Tout praticien connaît également l'obligation générale, faite à tout bénéficiaire d'une cession, d'exploiter les droits cédés conformément aux usages de la profession (L. 131-3 du code de la propriété intellectuelle).


Il est malheureusement constant que certains droits cédés ne font l'objet d'aucune exploitation. L'autrice ou l'auteur souhaitant dans ce cas récupérer ses droits doit faire constater cette absence d'exploitation par un juge, ce qui représente des frais d'avocat tout à fait dissuasifs.


C'est en partie pour cela que la directive sur le droit d’auteur du 17 avril 2019 impose aux Etats membres de l'Union Européenne de prévoir un mécanisme de révocation des contrats qui puisse être mis en jeu par l’auteur en cas de “lack of exploitation” de son œuvre (article 22).


Le principal enjeu de ce mécanisme est de créer un régime de « plein droit », qui évite à l'autrice ou à l'auteur un couteux contentieux pour obtenir la résiliation de ses droits non exploités, et laisse à son exploitant le soin de contester son action s’il le juge nécessaire.


Le législateur européen entendait ainsi redonner "la main" aux autrices et auteurs.


Ce mécanisme a été trahi une première fois par les services de la Commission Européenne chargés de la traduction en français de la directive.


Une traduction littérale des termes anglais aurait théoriquement dû conduire à choisir pour la traduction française les termes « manque d’exploitation ».


Ce sont pourtant les termes « non-exploitation » qui ont été choisis pour la traduction française, nettement plus défavorables aux auteurs.


A ce niveau, il faut comprendre que seules les juridictions européennes pourraient être en mesure de statuer sur une contestation de la traduction française ainsi réalisée par la Commission Européenne.
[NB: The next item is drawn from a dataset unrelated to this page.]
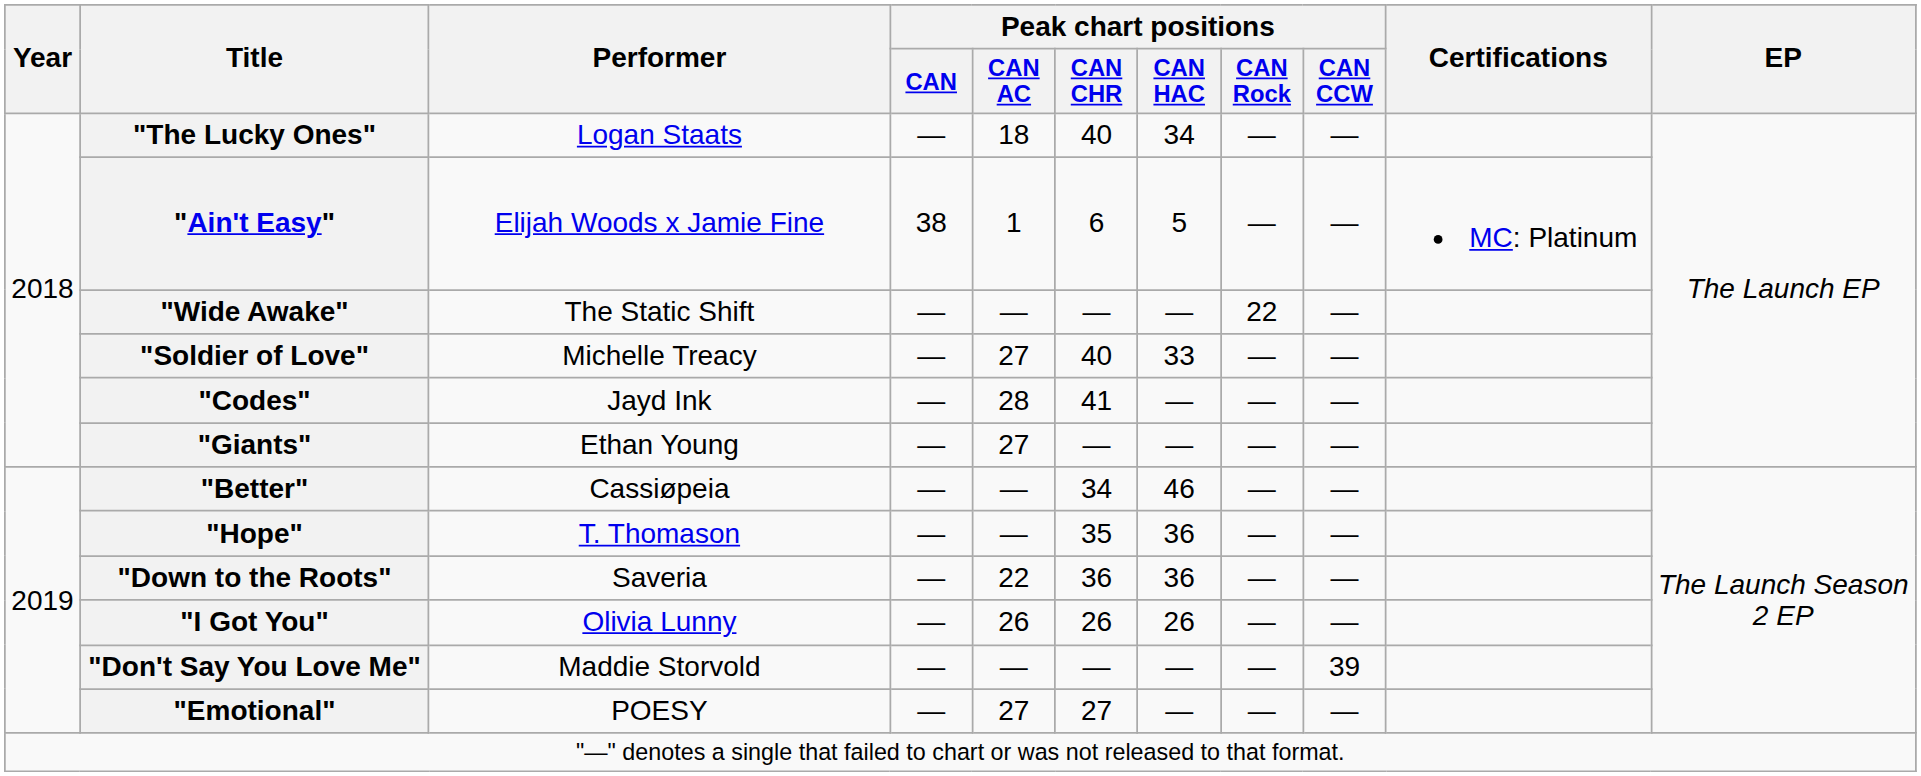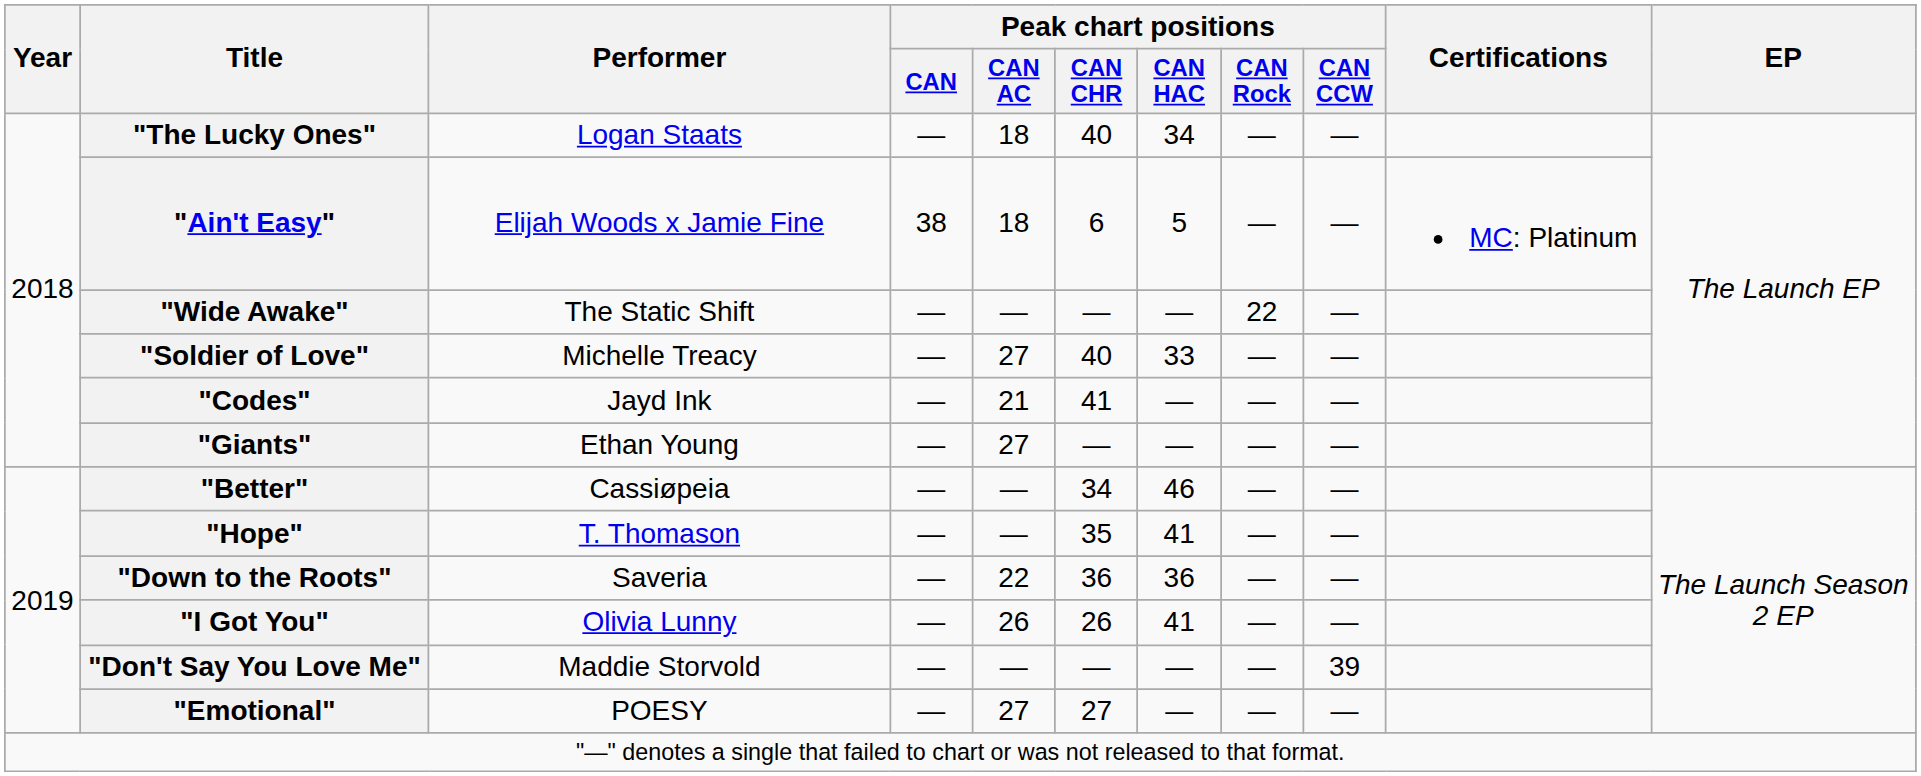"Ain't Easy" | Peak chart positions / CAN AC: 1 -> 18
"Codes" | Peak chart positions / CAN AC: 28 -> 21
"Hope" | Peak chart positions / CAN HAC: 36 -> 41
"I Got You" | Peak chart positions / CAN HAC: 26 -> 41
Il s'agirait d'un contentieux très couteux, qu'il est peu probable de voir un jour compte tenu de la faiblesse des syndicats et organisations professionnelles d'auteurs en France.


Une fois le texte français de la directive adopté au niveau européen, le gouvernement français était en principe tenu par la traduction ainsi choisie.
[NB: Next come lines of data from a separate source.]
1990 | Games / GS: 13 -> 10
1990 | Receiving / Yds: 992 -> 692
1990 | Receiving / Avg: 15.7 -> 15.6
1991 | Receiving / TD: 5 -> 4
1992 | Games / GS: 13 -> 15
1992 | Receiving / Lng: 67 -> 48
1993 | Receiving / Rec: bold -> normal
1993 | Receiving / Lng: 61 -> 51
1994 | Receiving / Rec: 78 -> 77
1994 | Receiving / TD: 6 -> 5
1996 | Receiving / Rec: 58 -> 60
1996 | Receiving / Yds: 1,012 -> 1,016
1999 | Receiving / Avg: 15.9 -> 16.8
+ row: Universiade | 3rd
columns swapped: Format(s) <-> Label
C'est pourtant là qu'intervient la deuxième trahison, réalisée cette fois par le gouvernement français ayant transposé ce mécanisme par voie d'ordonnance, en créant un nouvel article L.131-5-2 dans le code de la propriété intellectuelle.


Ainsi la mise en œuvre de ce mécanisme de révocation est conditionné à une « absence de toute exploitation ».
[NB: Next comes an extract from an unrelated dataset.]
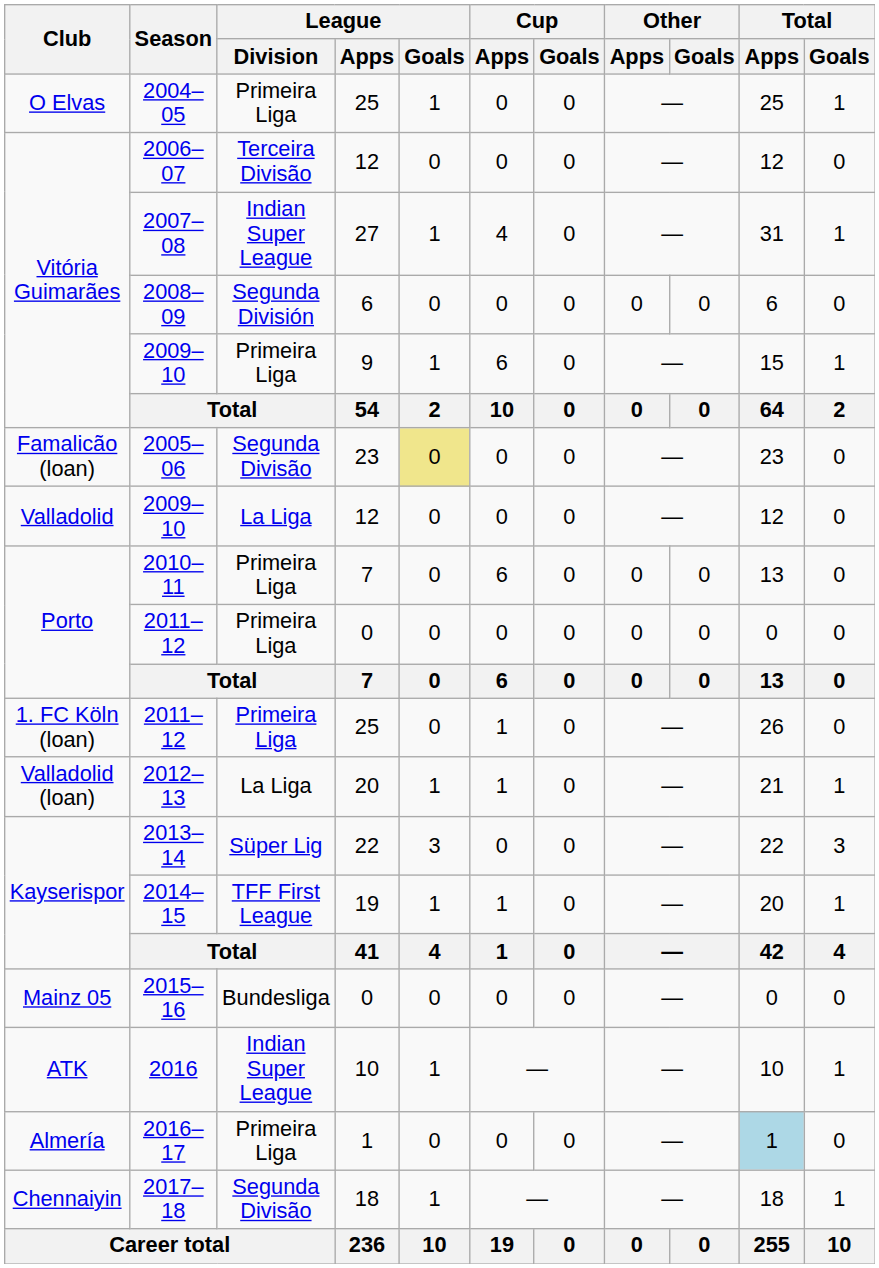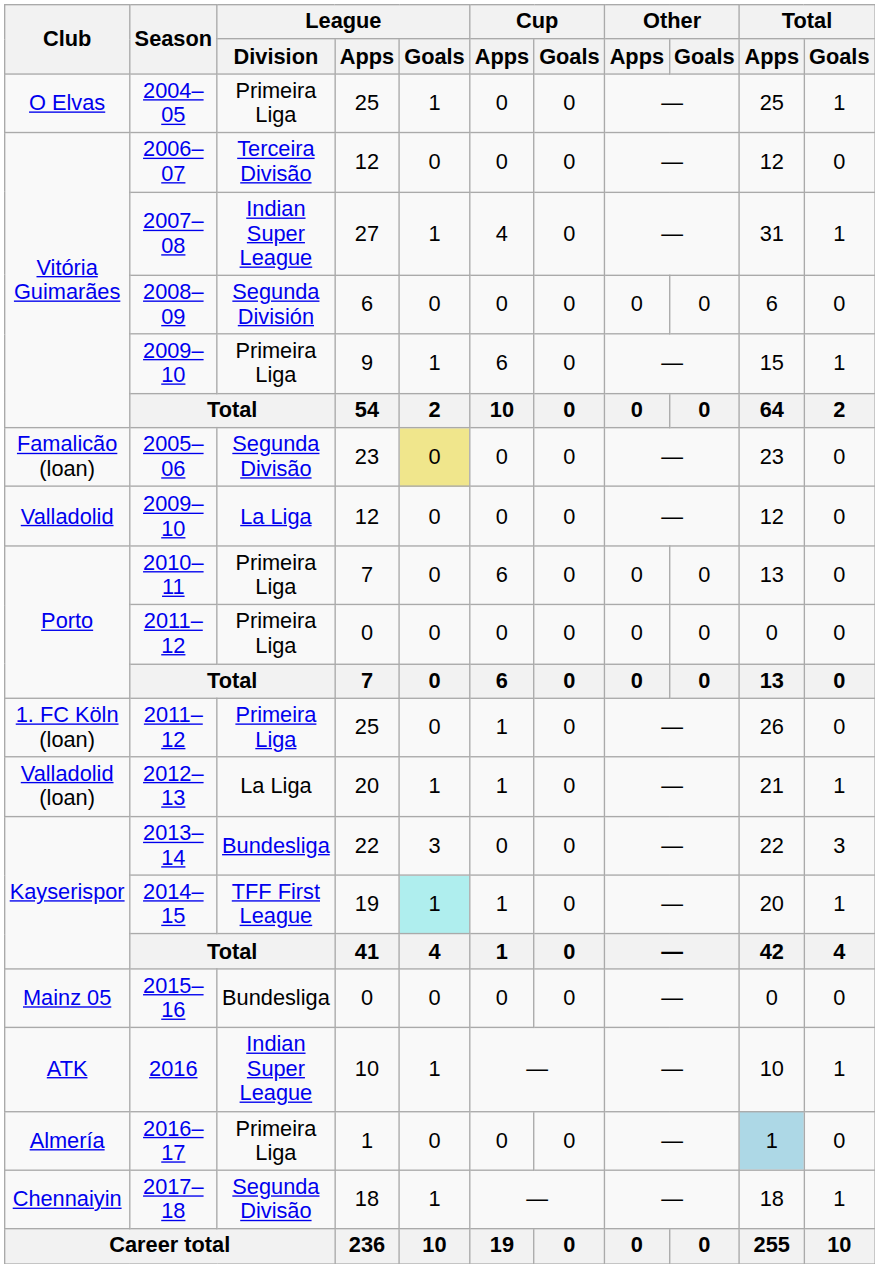2013–14 | League / Division: Süper Lig -> Bundesliga
2014–15 | League / Goals: no background -> paleturquoise background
Les services du ministère de la Culture ont ainsi restreint le champ d’appréciation de ce qu’il faut entendre par “lack of exploitation” ou “non exploitation”, termes qui avaient le mérite de laisser une marge d'appréciation, à mettre en corrélation avec la possibilité de résilier tout ou partie des droits cédés.


Cet article n'a dès lors plus aucun sens à prévoir la possibilité de résilier une "partie des droits" seulement de l'auteur. Une absence de toute exploitation de l'oeuvre commande en effet nécessairement la résiliation de l'ensemble des droits. Cette scorie ("partie de ces droits") constitue le résidu inavouable de la volonté bafouée du législateur européen.


Il s’agit selon nous d’une traduction pour les besoins de la cause, afin de ne pas remettre en cause des dispositions particulièrement défavorables aux auteurs du secteur du livre, dans lequel une simple impression à la demande d’un ouvrage est susceptible d’être considéré comme une exploitation suffisante pour ne pas mettre en jeu la possibilité de résilier un contrat d’auteur.


Le gouvernement a donc probablement fait ce petit "arrangement" de traduction pour éviter que cette "impression à la demande" puisse être un jour contestée par un auteur ou une autrice du livre.


Les auteurs des autres secteurs apprécieront. Quant aux scénaristes et aux réalisateurs je n'en parle même pas car ils ont été simplement exclus du bénéfice du nouvel article L.131-5-2, pour de très mauvaises raisons que j'exposerai dans une prochaine publication.


Pour conclure, retenez simplement que les auteurs français devront systématiquement engager de couteux contentieux pour récupérer leurs droits, et que pour cette raison ils ne le feront pas.